Laura arrossì, sapendo che Sarah aveva parlato con la candida sincerità che si può perdonare solo a una sorella, ma che aveva maledettamente ragione. Doveva liberarsi di ogni romantica fantasia quando si trattava del milionario greco. Se anche l’avesse rivista, Constantine non l’avrebbe degnata di uno sguardo. Aveva ventisei anni ma a volte si sentiva sulle spalle un decennio in più. Anche se il cuore le ardeva ancora per il padre di suo figlio, doveva trovare il modo di spegnere le fiamme.
«Pensi davvero che sia tanto stupida?» ribatté seccata. «Ma lo devo ad Alex. Constantine deve sapere che ha un figlio.»
«Sono d’accordo, ma non dimentichi qualcosa?» rispose Sarah paziente. «L’ultima volta che hai cercato di contattarlo, non hai ottenuto niente. Cos’è cambiato?»
Che cosa era cambiato? Laura si diresse lentamente verso la porta del negozio. Forse aveva capito che il tempo stava per scadere, che quella era la sua ultima possibilità. Forse non era più disposta ad accettare con umiltà, l’arroganza con cui quel greco l’aveva sempre fatta liquidare, rifiutandosi di parlarle. Ma di una cosa era certa. Doveva fare quel tentativo perché era una madre e lo doveva a suo figlio.

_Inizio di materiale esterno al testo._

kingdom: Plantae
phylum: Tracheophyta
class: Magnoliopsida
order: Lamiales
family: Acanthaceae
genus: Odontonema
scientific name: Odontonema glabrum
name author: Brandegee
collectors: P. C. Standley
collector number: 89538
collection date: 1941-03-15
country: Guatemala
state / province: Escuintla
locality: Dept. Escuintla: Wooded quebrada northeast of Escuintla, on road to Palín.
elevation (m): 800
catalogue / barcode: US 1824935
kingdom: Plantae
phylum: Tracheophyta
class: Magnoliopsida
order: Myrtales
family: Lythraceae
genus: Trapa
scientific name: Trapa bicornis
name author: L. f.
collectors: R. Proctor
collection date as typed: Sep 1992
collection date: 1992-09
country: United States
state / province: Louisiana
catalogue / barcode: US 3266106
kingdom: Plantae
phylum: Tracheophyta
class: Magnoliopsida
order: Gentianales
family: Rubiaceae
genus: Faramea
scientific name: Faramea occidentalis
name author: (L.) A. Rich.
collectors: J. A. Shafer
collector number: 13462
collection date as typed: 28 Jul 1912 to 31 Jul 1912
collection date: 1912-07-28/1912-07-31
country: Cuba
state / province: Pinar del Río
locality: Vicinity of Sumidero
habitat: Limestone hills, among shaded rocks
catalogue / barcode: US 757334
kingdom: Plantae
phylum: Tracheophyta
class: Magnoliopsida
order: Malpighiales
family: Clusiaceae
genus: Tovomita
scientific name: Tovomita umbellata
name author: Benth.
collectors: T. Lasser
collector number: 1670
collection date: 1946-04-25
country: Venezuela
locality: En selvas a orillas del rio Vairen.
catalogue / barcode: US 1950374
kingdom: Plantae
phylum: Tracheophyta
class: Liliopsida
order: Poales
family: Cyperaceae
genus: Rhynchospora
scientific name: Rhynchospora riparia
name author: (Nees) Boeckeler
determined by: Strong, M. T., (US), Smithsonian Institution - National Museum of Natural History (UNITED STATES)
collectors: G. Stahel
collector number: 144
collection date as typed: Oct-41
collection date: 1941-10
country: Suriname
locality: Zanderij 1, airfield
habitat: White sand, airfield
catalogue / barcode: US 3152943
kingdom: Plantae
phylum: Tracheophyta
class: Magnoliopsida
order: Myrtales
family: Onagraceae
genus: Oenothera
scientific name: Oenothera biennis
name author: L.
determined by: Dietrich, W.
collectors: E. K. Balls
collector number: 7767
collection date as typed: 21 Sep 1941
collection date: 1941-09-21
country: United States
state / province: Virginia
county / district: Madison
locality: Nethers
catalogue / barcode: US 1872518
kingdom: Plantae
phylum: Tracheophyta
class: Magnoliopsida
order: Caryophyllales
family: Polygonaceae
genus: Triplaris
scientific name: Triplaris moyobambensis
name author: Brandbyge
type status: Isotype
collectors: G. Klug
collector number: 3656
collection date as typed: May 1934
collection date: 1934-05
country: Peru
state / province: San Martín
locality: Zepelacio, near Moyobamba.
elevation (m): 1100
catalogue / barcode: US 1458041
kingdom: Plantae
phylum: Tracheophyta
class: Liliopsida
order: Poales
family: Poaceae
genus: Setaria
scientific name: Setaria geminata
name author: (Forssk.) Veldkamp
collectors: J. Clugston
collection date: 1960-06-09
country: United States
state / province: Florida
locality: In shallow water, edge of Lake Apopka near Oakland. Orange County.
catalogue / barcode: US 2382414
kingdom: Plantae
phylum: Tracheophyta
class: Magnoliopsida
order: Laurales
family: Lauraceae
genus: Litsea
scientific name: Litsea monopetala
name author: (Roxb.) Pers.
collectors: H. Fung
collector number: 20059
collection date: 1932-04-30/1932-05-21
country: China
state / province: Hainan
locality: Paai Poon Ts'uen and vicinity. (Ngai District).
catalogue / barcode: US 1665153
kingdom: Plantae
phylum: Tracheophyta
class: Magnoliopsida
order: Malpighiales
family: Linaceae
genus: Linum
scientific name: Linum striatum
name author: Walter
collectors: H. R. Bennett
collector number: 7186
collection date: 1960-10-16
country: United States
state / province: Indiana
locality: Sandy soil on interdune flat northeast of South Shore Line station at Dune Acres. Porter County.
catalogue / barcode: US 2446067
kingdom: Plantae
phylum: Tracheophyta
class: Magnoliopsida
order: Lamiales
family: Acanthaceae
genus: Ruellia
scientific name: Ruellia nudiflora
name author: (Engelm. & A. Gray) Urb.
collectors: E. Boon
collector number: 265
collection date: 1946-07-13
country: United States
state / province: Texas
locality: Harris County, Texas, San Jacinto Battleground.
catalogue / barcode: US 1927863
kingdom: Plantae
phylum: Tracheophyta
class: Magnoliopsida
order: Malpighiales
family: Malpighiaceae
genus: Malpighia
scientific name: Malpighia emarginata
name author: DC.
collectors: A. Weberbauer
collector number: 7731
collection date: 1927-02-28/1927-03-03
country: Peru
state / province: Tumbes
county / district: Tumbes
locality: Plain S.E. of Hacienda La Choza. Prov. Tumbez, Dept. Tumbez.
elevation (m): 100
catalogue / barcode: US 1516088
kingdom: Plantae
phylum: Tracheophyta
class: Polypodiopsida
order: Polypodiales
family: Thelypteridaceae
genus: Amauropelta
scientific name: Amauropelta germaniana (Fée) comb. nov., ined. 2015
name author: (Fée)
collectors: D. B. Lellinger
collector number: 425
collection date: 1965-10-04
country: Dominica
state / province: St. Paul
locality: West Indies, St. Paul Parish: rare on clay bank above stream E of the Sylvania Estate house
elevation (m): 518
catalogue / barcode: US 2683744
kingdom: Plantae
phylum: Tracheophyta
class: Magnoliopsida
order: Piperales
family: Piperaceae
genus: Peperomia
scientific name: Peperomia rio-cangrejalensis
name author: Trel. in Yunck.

«Cos’è cambiato?» Laura ripeté piano le parole di Sarah. «Sono cambiata io. E questa volta riuscirò a incontrarlo. Lo guarderò in faccia e gli dirò di suo figlio.»
«Sì, Laura, andrà proprio così!» esclamò Sarah. «Ti sbatteranno fuori e non arriverai nemmeno a un chilometro da lui!»
Ci fu una pausa. Laura Sentiva il ticchettio dell’orologio da polso ricalcare il battito del suo cuore. «Solo se passassi per le solite vie...» rispose.
Sarah era confusa. «Di che stai parlando?»
Nella mente di Laura si accese una lampadina. La soluzione era ovvia. Ma come aveva fatto a non pensarci prima?